By: Dr Neil Thompson, Chief Scientific Officer at Healx, a company member of the Rare Disease Company Coalition
Innovation in the biopharma industry isn’t always about the development of a new therapy for a condition – sometimes it means pioneering an entirely new approach. Right now, we’re witnessing exactly that, as artificial intelligence (AI) promises to re-engineer the entire drug discovery and development process.
Indeed, AI and other new approaches are allowing novel treatments to be designed, developed and delivered more quickly and on a scale never before seen in the industry. This is offering hope to millions of patients in need – particularly those living with a rare condition (95% of which still lack an approved treatment today).
But what are the implications of this technology for policy, patients and treatment pipelines?
How did we get here?
The historical phenotypic-based and target-based approaches of drug discovery have delivered many of the life-saving and life-changing treatments that health systems now have available to them. Yet, despite the successes, the philosophy of ‘one disease, one target, one drug’ has its limitations.
Traditionally, drugs have been developed to target a single biological entity, and it was viewed as undesirable for a drug to interact with multiple targets due to possible adverse side effects. But this approach often fails complex medical conditions, especially many rare diseases which exhibit a broad range of symptoms and causes.
Increasingly, there is evidence that a molecule hitting more than one target, or multiple molecules targeting a single disease, can create a more efficacious profile compared to single-targeted molecules. However, whilst we are seeing a slight increase in the number of multi-target therapies being approved by the FDA (21% of all FDA-approved agents between 2015-2017 were multi-target drugs), the majority of drugs being studied and in line for approval are still addressing a single target.
This poses a problem for rare diseases not only for the biological reasons mentioned above, but also because policy focused on single target therapies continues to steer therapy development towards common diseases – where there are larger patient populations from which to recoup R&D costs – meaning rare conditions remain overlooked.
Policy for progress
Advances in AI in the last decade have helped improve core processes within the drug discovery and development pipeline – from predicting protein structures and discovering new compounds, to monitoring patients during clinical trials and shaping go-to-market strategies.
AI is particularly adept at tackling the conventional challenges of rare disease treatment development. For example, Natural Language Processing (NLP) models can overcome the lack of consolidated knowledge about a rare condition by automatically scanning literature to fill in the gaps with up-to-date data. Machine Learning (ML) algorithms can speed up the drug discovery and development timeline by looking for connections between diseases and the pharmacology of compounds that are already approved for use in another condition, thereby providing valuable insight into targetable mechanisms for diseases that are still poorly understood biologically. And AI can provide the automation and scale needed to provide cost-effective treatments, thereby reducing the cost of R&D for smaller patient populations.
But therapies for rare diseases can only be developed more efficiently and cost-effectively when policy and regulation keeps up with technology. Promisingly, progress is being made in this space.
The Orphan Drug Act of 1983 ushered in a new energy to focus on rare diseases, granting financial and regulatory incentives for the biotech and pharmaceutical industry to develop treatments for them. The 21st Century Cures Act also provided additional incentives and regulatory changes, and policies like the Orphan Drug Tax Credit and the Accelerated Approval Pathway help improve the likelihood of investment in the rare disease space in order to catalyse the therapy development process and increase the likelihood of therapies reaching patients.
Then there are groups like the Rare Disease Company Coalition, who are championing further changes in policy and regulation to support technological advances in rare therapy development.
Just the beginning
What makes AI and other technological advances so fascinating is that as computing power and improvements to data quality are made, they can be rapidly scaled up. The solutions will come faster and faster as biotechs become able to automate more of the process and run more of it in parallel, with expert humans placed along the chain, at decision points where they can provide maximum impact.
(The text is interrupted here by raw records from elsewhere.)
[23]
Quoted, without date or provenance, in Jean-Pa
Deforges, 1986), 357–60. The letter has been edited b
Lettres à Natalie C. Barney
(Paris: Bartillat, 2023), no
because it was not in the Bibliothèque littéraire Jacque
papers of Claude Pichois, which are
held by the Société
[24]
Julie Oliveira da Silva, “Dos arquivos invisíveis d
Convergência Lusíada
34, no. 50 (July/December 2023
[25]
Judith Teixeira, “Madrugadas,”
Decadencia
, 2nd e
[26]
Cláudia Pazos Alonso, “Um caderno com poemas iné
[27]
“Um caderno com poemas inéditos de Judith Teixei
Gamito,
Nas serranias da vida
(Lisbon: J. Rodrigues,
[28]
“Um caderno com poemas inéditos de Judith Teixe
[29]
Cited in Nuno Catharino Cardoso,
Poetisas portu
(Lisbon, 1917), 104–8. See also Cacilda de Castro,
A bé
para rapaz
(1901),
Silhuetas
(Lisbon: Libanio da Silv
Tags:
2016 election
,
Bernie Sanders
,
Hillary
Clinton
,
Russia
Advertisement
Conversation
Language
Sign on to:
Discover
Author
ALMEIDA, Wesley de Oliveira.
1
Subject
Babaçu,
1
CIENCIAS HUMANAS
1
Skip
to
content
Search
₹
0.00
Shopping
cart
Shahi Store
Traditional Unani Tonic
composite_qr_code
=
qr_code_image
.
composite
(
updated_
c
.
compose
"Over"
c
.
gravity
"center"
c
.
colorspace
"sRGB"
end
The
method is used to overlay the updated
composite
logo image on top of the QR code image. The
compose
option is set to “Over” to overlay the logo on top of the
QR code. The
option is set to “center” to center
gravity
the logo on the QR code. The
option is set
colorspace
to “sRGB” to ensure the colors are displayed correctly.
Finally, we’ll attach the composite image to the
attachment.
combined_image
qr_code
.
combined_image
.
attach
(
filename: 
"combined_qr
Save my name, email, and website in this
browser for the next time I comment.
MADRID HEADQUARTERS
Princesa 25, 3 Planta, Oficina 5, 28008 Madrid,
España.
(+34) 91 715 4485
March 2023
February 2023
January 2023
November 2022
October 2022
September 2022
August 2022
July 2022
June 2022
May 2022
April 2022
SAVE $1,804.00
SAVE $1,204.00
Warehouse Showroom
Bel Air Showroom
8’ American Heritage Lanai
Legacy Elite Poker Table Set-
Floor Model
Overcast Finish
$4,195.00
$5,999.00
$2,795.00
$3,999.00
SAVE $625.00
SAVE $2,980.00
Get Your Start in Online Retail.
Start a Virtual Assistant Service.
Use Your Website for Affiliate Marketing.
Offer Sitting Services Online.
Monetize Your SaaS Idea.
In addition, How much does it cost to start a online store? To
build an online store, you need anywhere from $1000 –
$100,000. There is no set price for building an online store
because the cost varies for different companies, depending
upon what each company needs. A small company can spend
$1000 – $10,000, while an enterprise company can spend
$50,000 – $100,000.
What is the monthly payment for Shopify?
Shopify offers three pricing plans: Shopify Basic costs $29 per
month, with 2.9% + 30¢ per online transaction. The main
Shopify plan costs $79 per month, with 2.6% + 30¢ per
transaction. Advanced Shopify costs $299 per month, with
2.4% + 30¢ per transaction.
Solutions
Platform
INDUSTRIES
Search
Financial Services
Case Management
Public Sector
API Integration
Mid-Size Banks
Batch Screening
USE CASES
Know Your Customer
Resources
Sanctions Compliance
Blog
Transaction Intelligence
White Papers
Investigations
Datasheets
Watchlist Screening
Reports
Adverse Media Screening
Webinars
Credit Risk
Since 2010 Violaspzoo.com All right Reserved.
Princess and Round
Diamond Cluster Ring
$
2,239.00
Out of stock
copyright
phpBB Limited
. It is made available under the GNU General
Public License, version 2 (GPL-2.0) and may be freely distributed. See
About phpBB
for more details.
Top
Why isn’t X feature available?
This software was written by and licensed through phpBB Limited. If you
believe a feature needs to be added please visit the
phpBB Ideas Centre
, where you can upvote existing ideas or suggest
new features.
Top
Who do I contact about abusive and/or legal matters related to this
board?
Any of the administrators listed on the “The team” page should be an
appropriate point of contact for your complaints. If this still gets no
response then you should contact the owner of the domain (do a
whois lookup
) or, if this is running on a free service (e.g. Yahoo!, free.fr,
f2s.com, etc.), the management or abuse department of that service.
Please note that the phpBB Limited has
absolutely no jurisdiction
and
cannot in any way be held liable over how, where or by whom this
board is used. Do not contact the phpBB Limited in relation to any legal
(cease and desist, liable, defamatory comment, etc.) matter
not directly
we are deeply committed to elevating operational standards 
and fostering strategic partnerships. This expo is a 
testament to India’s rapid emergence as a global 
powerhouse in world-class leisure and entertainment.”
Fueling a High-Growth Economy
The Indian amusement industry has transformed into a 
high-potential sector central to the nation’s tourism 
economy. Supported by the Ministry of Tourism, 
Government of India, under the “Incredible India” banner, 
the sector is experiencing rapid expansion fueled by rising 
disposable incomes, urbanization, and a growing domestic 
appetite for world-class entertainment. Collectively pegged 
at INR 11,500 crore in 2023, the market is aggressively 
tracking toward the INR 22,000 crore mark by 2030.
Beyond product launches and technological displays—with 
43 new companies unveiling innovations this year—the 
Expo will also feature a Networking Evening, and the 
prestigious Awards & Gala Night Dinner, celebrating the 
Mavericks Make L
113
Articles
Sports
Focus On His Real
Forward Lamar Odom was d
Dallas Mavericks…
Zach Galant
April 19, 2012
It’s not hard to imagine a future where we’re able to discover treatments for whole groups of conditions at once, guided by both technological and human insight. Suddenly, no disease, however rare, need be overlooked, no question about biology left unanswered. But policies and regulations need to be in place to support these advances, so that tech-derived therapies can reach patients more quickly, especially in the rare disease sector.
Pharmacology isn’t just another discipline for AI to be applied to. It could be the most disruptive transformation in the 21st century. It is essential that government policies continue to keep pace with innovation so that novel uses of technology, including AI, can be readily deployed and utilized across treatment discovery and development to better support people with rare diseases.
We are on the cusp of great progress, we can’t afford to be slowed down now.
Bringing over 30 years experience in drug discovery and development, Neil leads Healx’s preclinical work and is deeply passionate about the application of AI to improve rare disease patient access to treatments.